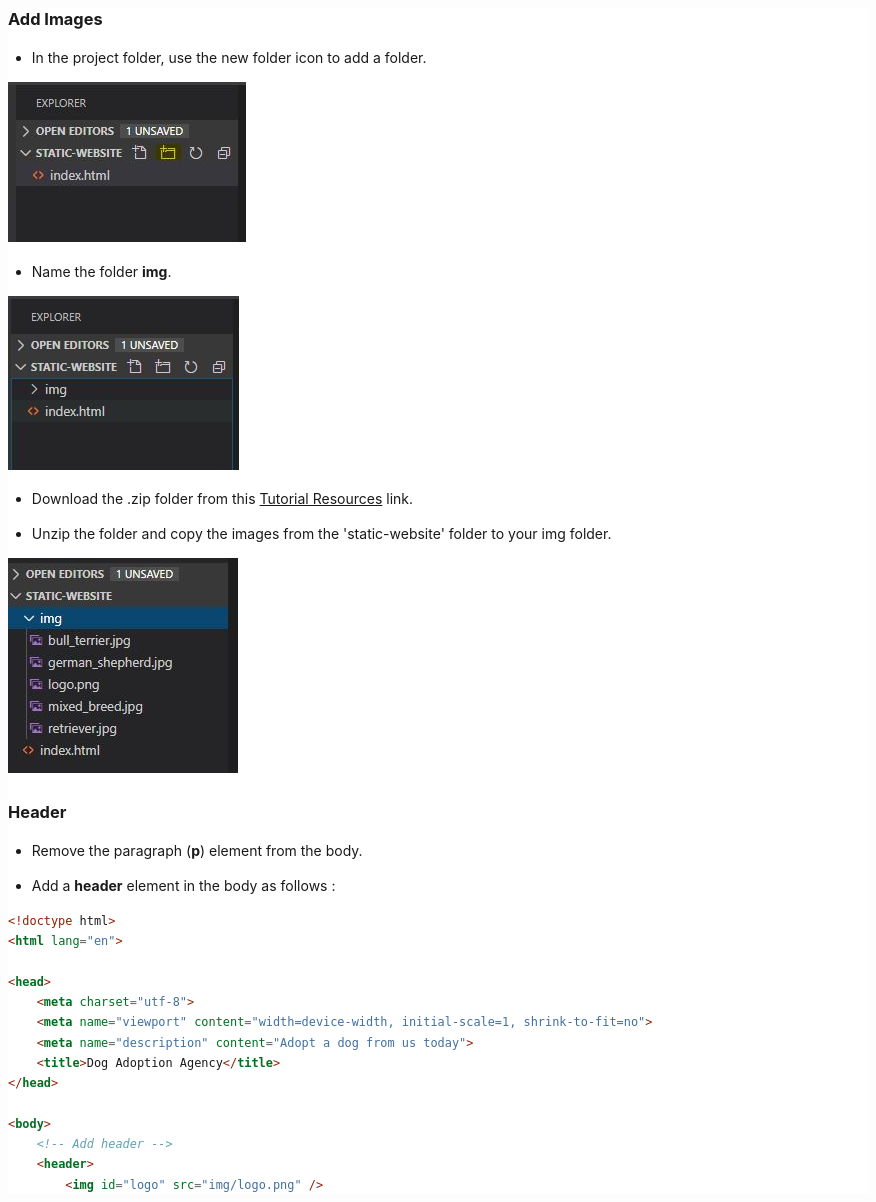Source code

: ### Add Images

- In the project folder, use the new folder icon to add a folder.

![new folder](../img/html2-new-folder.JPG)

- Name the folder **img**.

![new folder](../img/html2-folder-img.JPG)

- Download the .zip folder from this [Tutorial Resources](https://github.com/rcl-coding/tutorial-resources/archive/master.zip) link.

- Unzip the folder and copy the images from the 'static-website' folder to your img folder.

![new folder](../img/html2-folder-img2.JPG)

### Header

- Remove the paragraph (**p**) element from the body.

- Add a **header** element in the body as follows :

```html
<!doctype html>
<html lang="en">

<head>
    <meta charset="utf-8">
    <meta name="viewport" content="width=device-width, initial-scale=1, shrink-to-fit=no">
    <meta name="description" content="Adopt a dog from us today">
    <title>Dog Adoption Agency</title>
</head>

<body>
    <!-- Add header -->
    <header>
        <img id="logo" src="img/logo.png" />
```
--
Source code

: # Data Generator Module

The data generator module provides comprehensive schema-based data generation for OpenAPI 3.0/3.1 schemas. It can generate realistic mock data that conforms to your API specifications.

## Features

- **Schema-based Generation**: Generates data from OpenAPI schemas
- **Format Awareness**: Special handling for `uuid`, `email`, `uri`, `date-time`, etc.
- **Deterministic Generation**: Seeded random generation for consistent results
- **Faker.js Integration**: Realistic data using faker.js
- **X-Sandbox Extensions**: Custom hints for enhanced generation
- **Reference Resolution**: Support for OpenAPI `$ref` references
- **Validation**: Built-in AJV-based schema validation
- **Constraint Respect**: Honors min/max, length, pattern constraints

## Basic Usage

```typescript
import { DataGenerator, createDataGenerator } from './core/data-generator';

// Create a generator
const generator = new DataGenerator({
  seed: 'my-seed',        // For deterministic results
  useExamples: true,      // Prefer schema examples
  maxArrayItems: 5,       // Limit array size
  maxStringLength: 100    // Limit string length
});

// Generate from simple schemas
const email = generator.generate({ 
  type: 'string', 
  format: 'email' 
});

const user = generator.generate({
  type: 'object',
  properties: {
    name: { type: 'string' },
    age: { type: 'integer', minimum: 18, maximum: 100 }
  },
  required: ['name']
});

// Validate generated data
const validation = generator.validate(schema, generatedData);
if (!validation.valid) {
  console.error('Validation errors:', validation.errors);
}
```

TASK:
Return from the data every line that holds "based".

FINISHED EXERCISE:
The data generator module provides comprehensive schema-based data generation for OpenAPI 3.0/3.1 schemas. It can generate realistic mock data that conforms to your API specifications.
- **Schema-based Generation**: Generates data from OpenAPI schemas
- **Validation**: Built-in AJV-based schema validation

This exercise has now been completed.